• **Exercise passage**:
Wednesday, November 06, 2013

The Triangle Connecting the U.S., Israel, and American Jewry May Be Coming Apart

 For decades, shared interests kept all three players in a mutually beneficial relationship, but its end might not be such a bad thing


(Illustration Tablet Magazine)
American Jewry is in for a real shock: The “special relationship” between the United States and Israel is fast eroding. The strategic, cultural, and demographic alignments that gave rise to and sustained for more than half a century the special relationship between the United States and Israel are all changing. These changes have independent sources, and the relevant dynamics are playing out in different ways and at different rates. But make no mistake: They are connected to and influence one another.


The simple understanding of how the special relationship works is linear: American Jews go to bat in American politics for Israeli interests, as they understand them, because Israeli interests are believed to be inseparable from Jewish interests. This is the “lobby” model, and we recognize its appurtenances: the American-Israel Public Affairs Committee, the Conference of Presidents of Major American Jewish Organizations, and a galaxy of smaller, sometimes explicitly partisan groups, from J Street to the Emergency Committee for Israel.
In truth, however, the relationship consists of a metaphorical triangle linking American Jewry with the governments of Israel and the United States. In the natural course of political events, all three actors intermediate between the other two, for good and ill. For example, even as American Jews lobby for Israel in American politics, Israeli governments sometimes get

between American Jews and their own government: Jonathan Pollard is one example, and the loan guarantee fight during the George H.W. Bush Administration is another. So is the more contemporary effort of the Israeli government to put AIPAC and other American Jewish groups much further out on their skis in advocating a hawkish policy toward Iran than either the George W. Bush or Barack Obama Administrations have considered wise.

• **Dataset excerpt**:
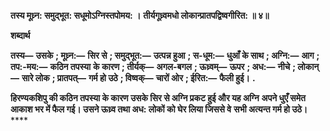 **तस्य मूध्र्न: समुद्भूत: सधूमोऽग्निस्तपोमय: ।** **तीर्यगूध्र्वमधो लोकान्प्रातपद्विष्वगीरित: ॥ ४॥** 

**शब्दार्थ** 

**तस्य—** **उसके** **; मूध्र्न:—** **सिर से** **; समुद्भूत:—** **उत्पन्न हुआ** **; स-धूम:—** **धुआँ के साथ** **; अग्नि:—** **आग** **; तप:-मय:—** **कठिन तपस्या** **के कारण** **; तीर्यक्—** **अगल-बगल** **; ऊध्र्वम्—** **ऊपर** **; अध:—** **नीचे** **; लोकान्—** **सारे लोक** **; प्रातपत्—** **गर्म हो उठे** **; विष्वक्—** **चारों ओर** **; ईरित:—** **फैली हुई।** **.** 

**हिरण्यकशिपु की कठिन तपस्या के कारण उसके सिर से अग्नि प्रकट हुई और यह अग्नि** **अपने धुएँ समेत आकाश भर में फैल गई। उसने ऊध्र्व तथा अध: लोकों को घेर लिया जिससे वे** **सभी अत्यन्त गर्म हो उठे।** ****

• **What to produce**:
Transcribe the passage of the article on the U.S.-Israel special relationship starting at "American Jewry is" and ending at "influence one another.".

• **Response to the exercise**:
American Jewry is in for a real shock: The “special relationship” between the United States and Israel is fast eroding. The strategic, cultural, and demographic alignments that gave rise to and sustained for more than half a century the special relationship between the United States and Israel are all changing. These changes have independent sources, and the relevant dynamics are playing out in different ways and at different rates. But make no mistake: They are connected to and influence one another.